Muchas veces esperamos esa graduación, ese importante empleo,
tener nuestra propia casa, el romance anhelado.

Muchas veces esperamos la llegada de ese gran salario,
la compra de ese auto deportivo, o el reloj de alta clase.

Y así se nos va la vida….esperando.

Esperando el momento en el que podamos ser «felices».
Y, cuando obtenemos lo que deseamos, la dicha es temporal, pasajera.

En menos de lo que canta un gallo, la necesidad y el deseo regresan a nuestra cotidianidad, y el sentimiento de vacío se apodera de nuevo de nosotros.

Se vale tener sueños, se vale tener metas.
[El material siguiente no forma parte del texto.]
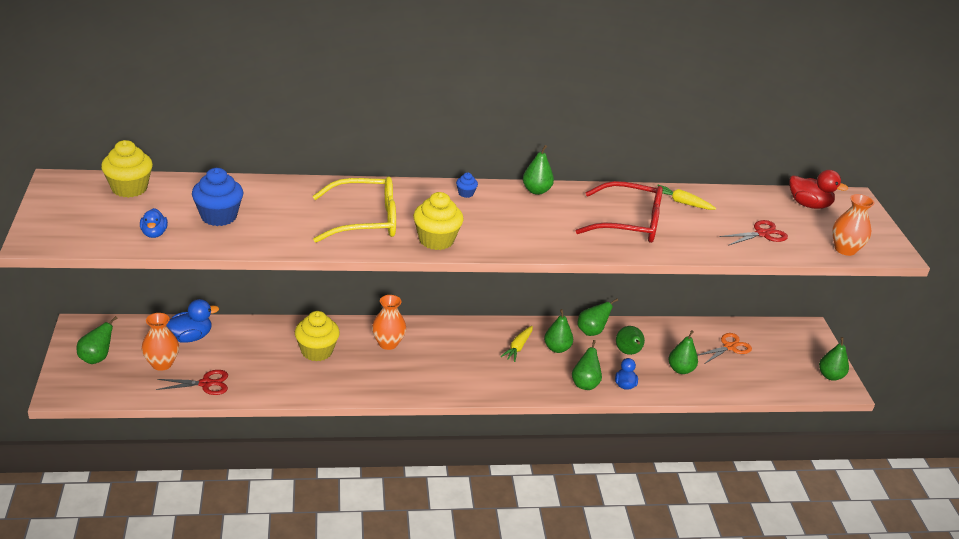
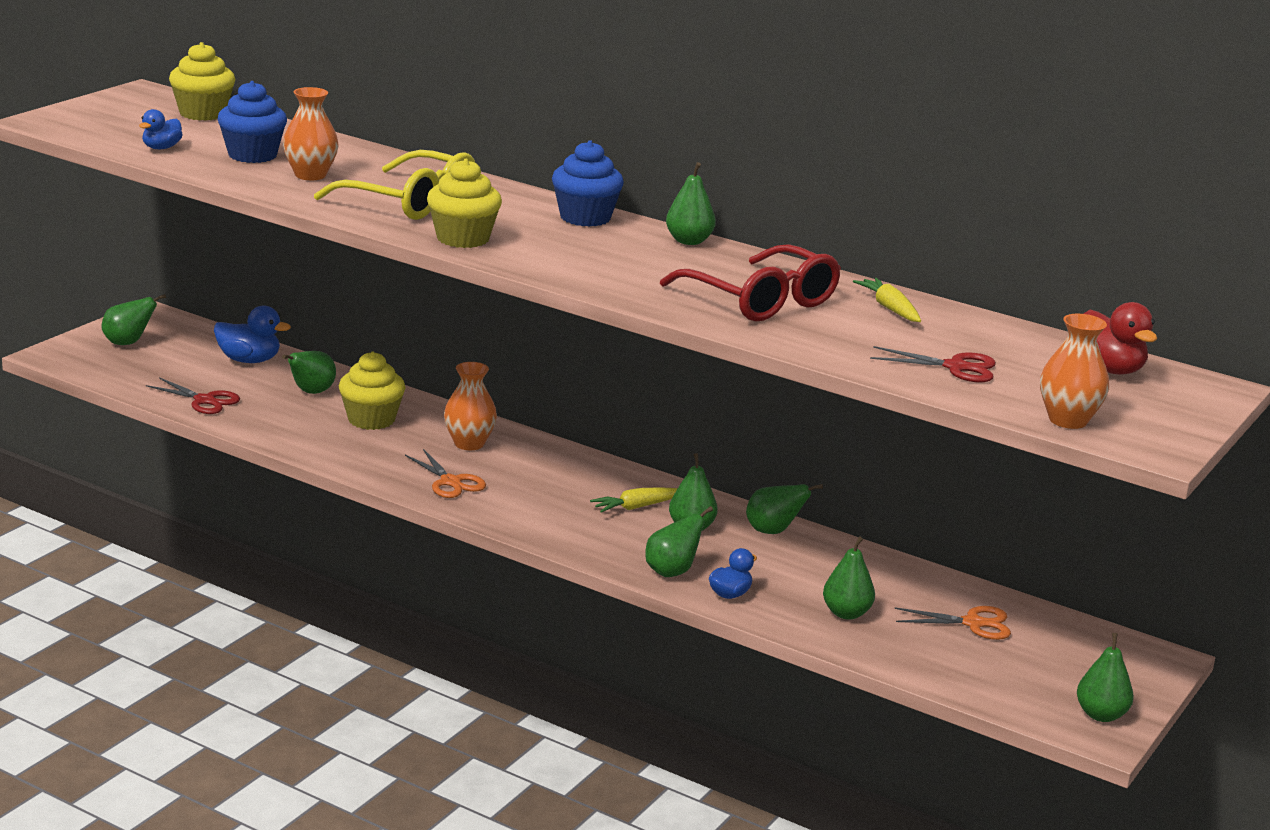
camera: 40 degrees right, 10 degrees down
(162, 364) = (185, 370): orange vase -> orange vase (310, 175)
(414, 377) = (450, 482): none -> orange scissors
(466, 193) = (585, 218): blue cupcake -> blue cupcake, size x2.14
(628, 352) = (793, 569): green pear -> green pear (311, 392)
Como expresó Wessel Zapffe en su momento: El humano es un animal trágico, necesita sentido en un mundo sin sentido.

Y sin embargo, en el proceso de lucha por ese sentido, están las oportunidades para agradecer, los pequeños momentos de dicha que nos da el existir.

El trago de agua, el calor de una taza de té, la belleza de la luna, el brillo de la estrella, la página de un libro, el aleteo del colibrí, los pétalos de una flor.

Quizás, podríamos empezar por revisar más seguido la lista de cosas que pueden despertar nuestro agradecimiento por vivir. Y no solo enfocarnos por aquello que carecemos y que nos alejan de los motivos con potencial para hacernos sonreír.